Since the global financial crisis, I've wondered if even economists understand what Thomas Carlyle called "the Dismal Science".I would ask, Does Tapu Misa understand why Carlyle called it the "Dismal Science"? It seems strange to me that Misa would invoke Carlyle. There are a any number of errors in Misa'a attack on economics contained in the Herald article but what I find particularly weird is that Misa, like so many people who wish to attack economics, quotes Carlyle.

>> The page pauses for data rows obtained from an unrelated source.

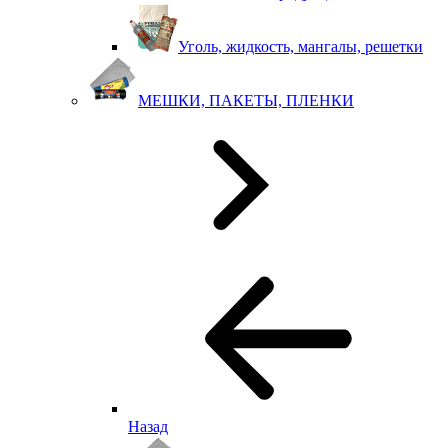
Уголь, жидкость, мангалы, решетки
МЕШКИ, ПАКЕТЫ, ПЛЕНКИ
Назад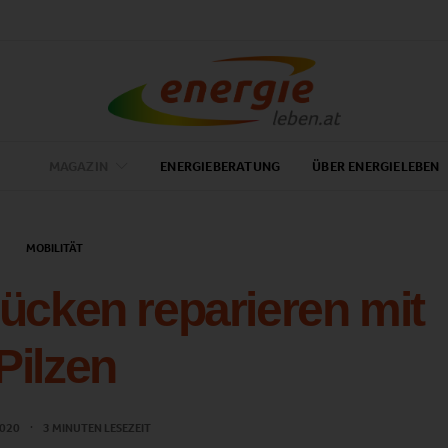
MAGAZIN
ENERGIEBERATUNG
ÜBER ENERGIELEBEN
MOBILITÄT
cken reparieren mit
Pilzen
 2020
3 MINUTEN LESEZEIT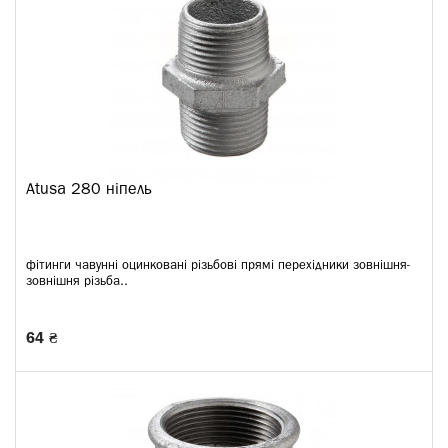
Atusa 280 ніпель
фітинги чавунні оцинковані різьбові прямі перехідники зовнішня-
зовнішня різьба..
64 ₴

This comes from Professor David Levy, writing in The Freeman magazine, who does understand why economics is the dismal science:
In December 1849 Thomas Carlyle published “Occasional Discourse on the Negro Question” in the London monthly Fraser’s Magazine. In it he labeled the economics of his contemporaries “the dismal science.” In the next issue of Fraser’s, the greatest British economist of that era, John Stuart Mill, responded. That brief exchange—it counts less than 20 pages—is at the very heart of the nature and significance of classical British economics.Carlyle's article was reprinted in pamphlet form in 1853 under the title "Occasional Discourse on the Nigger Question". The rest of Levy's article is well worth reading. For a book length treatment of the subject try Levy's book "How the Dismal Science Got Its Name: Classical Economics and the Ur-Text of Racial Politics". I'll guess Tapu has not read Levy's book.
While everyone has heard that economics is the “dismal science,” almost no one in economics these days seems to know what aroused Carlyle’s ire. The failing is not Carlyle’s; he is as clear as can be as to what exactly is the problem with economics. It stands opposed to racial slavery. In the passage I quote next—which contains the first use of “dismal science” in the language—the only fact that a modern reader lacks is that Exeter Hall was the heart of organized Evangelicalism, the moral center of the British antislave movement:
Truly, my philanthropic friends, Exeter Hall Philanthropy is wonderful; and the Social Science—not a “gay science,” but a rueful [one]—which finds the secret of this universe in “supply-and-demand,” and reduces the duty of human governors to that of letting men alone, is also wonderful. Not a “gay science,” I should say, like some we have heard of; no, a dreary, desolate, and indeed quite abject and distressing one; what we might call, by way of eminence, the dismal science. These two, Exeter Hall Philanthropy and the Dismal Science, led by any sacred cause of Black Emancipation, or the like, to fall in love and make a wedding of it,—will give birth to progenies and prodigies; dark extensive moon-calves, unnameable abortions, wide-coiled monstrosities, such as the world has not seen hitherto!*Much of the rest is unprintable in this respectable periodical; it reads like the vile racist screed it is. Nonetheless, if one can bear the racial pornography, Carlyle makes a point of vital importance: the economics of his contemporaries in its idealization of market relationships among equals stands in opposition to his dream of slavery’s hierarchical obedience.
* [Thomas Carlyle], “Occasional Discourse on the Negro Question,” Fraser’s Magazine for Town and Country, December 1849, pp. 672-73.
Too often soft-pedaled by those who admire his attack on economics, Carlyle was the premier theorist of the idealized slave society. In opposition to the economists’ supply-and-demand model of human society, he put forward the doctrine of obedience to one’s betters. While he had been making such arguments through the 1840s, it wasn’t until the “Negro Question” that he realized that all white people are “better” than all black people. This certainly made the idealized slavery more attractive for white Britons than one in which they might be on the cutting end of the “beneficent whip”—a phrase in “Negro Question” that Mill singled out for particular attention.
Carlyle idealized slavery in the same way economists idealized markets. To match the economists’ claim of mutual gain from exchange, Carlyle put forward the doctrine of the joys of service to one’s betters. And according to the way things were supposed to work, the common religion would give the details of the hierarchy. (This is why Carlyle and his admirers often had “problems” with Jews; in particular, why we find the Anglo-German writer H. S. Chamberlain cited in Mein Kampf for his rants on the subject.)
Update: I see Eric Crampton made this point before me.